Monday, November 25, 2013

Pumpkin Apple Spice Cake

'Tis the pumpkin season! If you hadn't noticed by now from all the pumpkin flavored whatnot - lattes, candy, even body butter. Thankfully, while my love of pumpkin is isn't over the top. For instance, just a few weeks ago I embarked upon a Pumpkin Apple Spice Cake recipe of delicious wonder, mainly because I had a batch of spice buttercream frosting to use up before it went bad (or more importantly, before I ate it all). 
Sadly, I don't have any pictures of the finished cake this time. Bad panda, I know. We ate it too quickly! That should be a testament to just how delicious this recipe is.
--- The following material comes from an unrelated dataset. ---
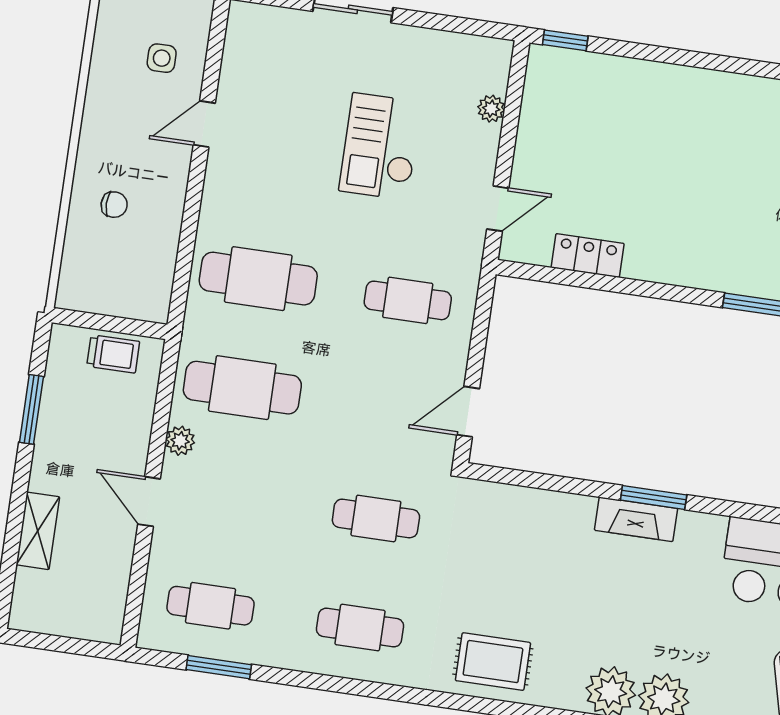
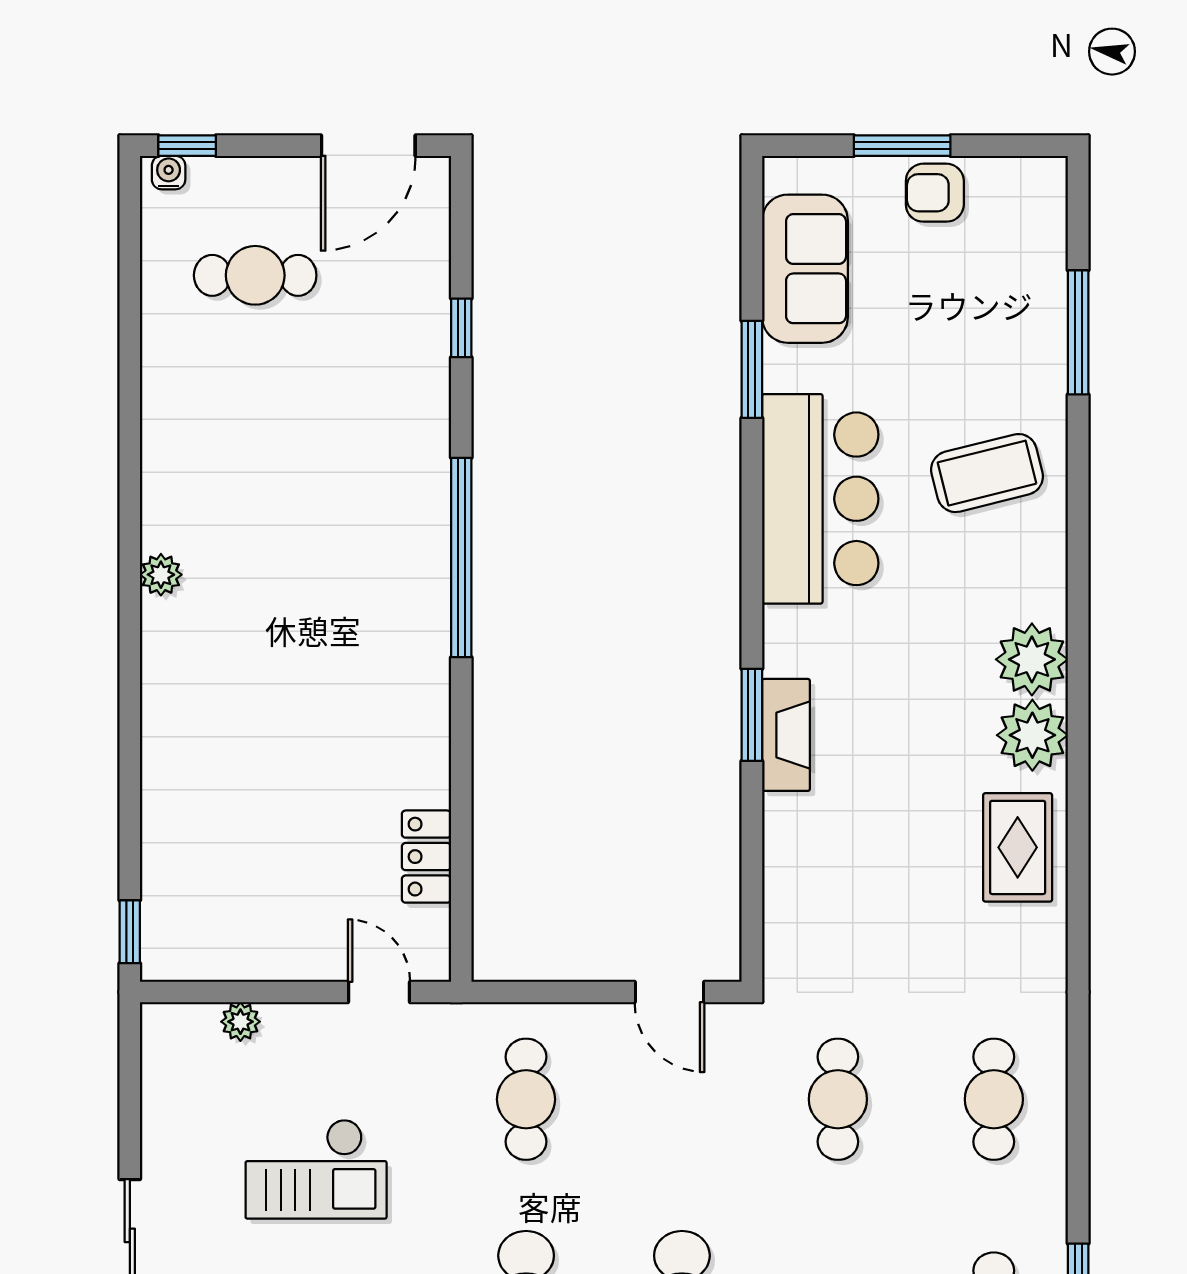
rug: (493, 662) -> (1018, 847), moved

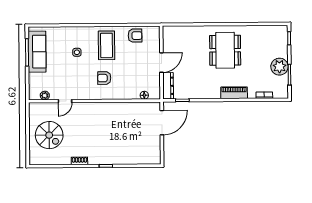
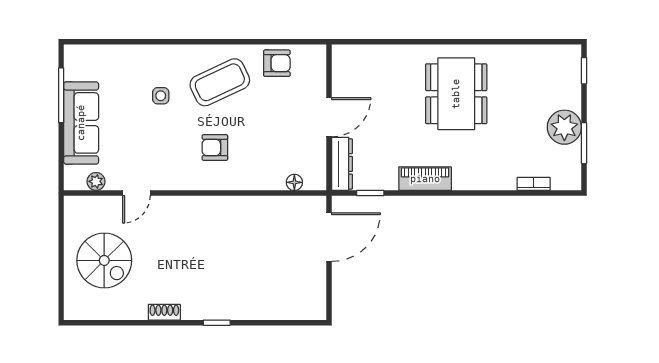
coffee table: (107, 45) -> (220, 82), turned 65
sofa: (37, 52) -> (81, 123), moved
piano: (234, 93) -> (425, 179), moved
I would likely add some slightly toasted walnuts, were I to do this one again, or maybe a coating of crushed nuts on the perimeter of the cake. Mmmm...walnuts and spice frosting. See, this is exactly why I had to get that frosting out of my house! And with that I instruct you all to go forth, be prosperous, and make use of those holiday leftovers after this coming weekend. 
To make up for my lack of baked good beauty, here is a collection of cakes from this past year. Whew, 2013 was definitely the year of bigger, better cakes in my kitchen! Maybe I should try an ombre cake next??
And another collection of various baked goods from the past few months. All this cold weather has me thinking of trying out new territory - chicken and waffles! 
And of course, one of my little helpers. The ever inquisitive Zip, a.k.a. my shadow. The one who keeps me on my toes and gives me a reason to always clean up after myself. She'll be waiting for Thanksgiving Day madness...mainly for the scraps. Happy holidays!

Pumpkin Apple Spice Cake
Adapted from: Je suis alimentageuse
  • 2/3 cup butter, room temp.
  • 1 cup white granulated sugar
  • 3/4 cup pumpkin purée
  • 3/4 cup applesauce
  • 1 tbsp vanilla extract
  • 2 tsp pumpkin spice
  • Pinch of clove, ground
  • Pinch of nutmeg, ground
  • 4 tsp baking powder
  • 2 1/2 cups all purpose flour
  • 1/4 tsp salt
  • 1/2 cup almond milk (or other milk)
  • 2-3 cups of your favorite frosting
Preheat oven to 350F.

Cream together the butter and sugar until pale and smooth.

Add in pumpkin purée, applesauce, and vanilla extract and mix until incorporated.

Sift in pumpkin spice and other spices, baking powder, flour and salt and mix, gradually adding almond milk until you get a thin yet viscous batter.

Divide the batter between two greased and lined 8" cake pans. Or if making cupcakes, fill each cup with a cupcake liner and then 2/3 full with batter.

Bake for 30-40 minutes, check to see if the cake is done by poking the middle of the cake with a cake tester or toothpick. It should come out either with moist crumbs sticking to it, or clean.

Remove from oven and let cool on a wire rack. After about 5 minutes, remove the cakes from the pan and let them rest on the wire rack.

Allow cakes to fully cool before frosting. Frost with your favorite buttercream frosting. Store in the fridge for up to a few days.